This application claims the benefit of priority to Patent Application No. 202310160724.1, filed in China on Feb. 24, 2023; the entirety of which is incorporated herein by reference for all purposes.
The disclosure generally relates to memory management and, more particularly, to a method, a non-transitory computer-readable storage medium and an optical network unit (ONU) router for memory access control.

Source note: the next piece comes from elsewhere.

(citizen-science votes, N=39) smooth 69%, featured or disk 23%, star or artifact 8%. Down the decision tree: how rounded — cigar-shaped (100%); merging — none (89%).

The network processing unit (NPU) is an integrated circuit, which can be programmed by software, and is dedicated in the networking equipment. An algorithm which runs on the NPU mainly includes varies functions of data packet processing for repeatedly receiving packets through one port, decapsulating packets in conformity to the reception protocol, processing data from the decapsulated ones, encapsulating the processed data into packets in conformity to the transmission protocol, and transmitting the data packets out through another port. As network applications become more and more diverse, and the amount of transmitted data become larger and larger, single-core NPUs cannot meet the requirements of data processing speed, thus, more and more network devices are equipped with a multi-core NPU to perform various tasks of packet processing and forwarding. However, the parallel execution of multi-core NPUs would result in contenting among cores for shared memory, thereby degrading the overall performance of network devices. Therefore, how to solve the contention conflict of the shared memory among the cores to improve the overall system performance is an important issue at present.

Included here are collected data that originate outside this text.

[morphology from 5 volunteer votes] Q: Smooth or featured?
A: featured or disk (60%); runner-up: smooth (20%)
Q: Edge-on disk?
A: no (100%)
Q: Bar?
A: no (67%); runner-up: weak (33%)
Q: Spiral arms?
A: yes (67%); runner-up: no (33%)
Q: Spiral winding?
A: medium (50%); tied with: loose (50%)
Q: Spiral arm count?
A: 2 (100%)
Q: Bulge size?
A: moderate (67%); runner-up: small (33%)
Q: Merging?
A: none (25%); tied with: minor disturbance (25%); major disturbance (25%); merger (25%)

The disclosure relates to an embodiment of a method for memory access control, which is performed by a central processing unit (CPU), includes: obtaining an identification of a core that requests to allocate memory space; determining one from multiple allocated queues according to the identification of the core; and dequeuing one or more items in a shared resource pool starting from a slot that is pointed to by a take index, and enqueuing the one or more items into the determined allocated queue starting from an empty slot that is pointed to by a write index. Each item stored in the determined allocated queue includes a memory address range of a random access memory (RAM), so that the memory address range of the RAM has been reserved for the first core.
The disclosure further relates to an embodiment of a non-transitory computer-readable storage medium having stored therein program code that, when loaded and executed by a CPU, causes the CPU to perform the above method for memory access control.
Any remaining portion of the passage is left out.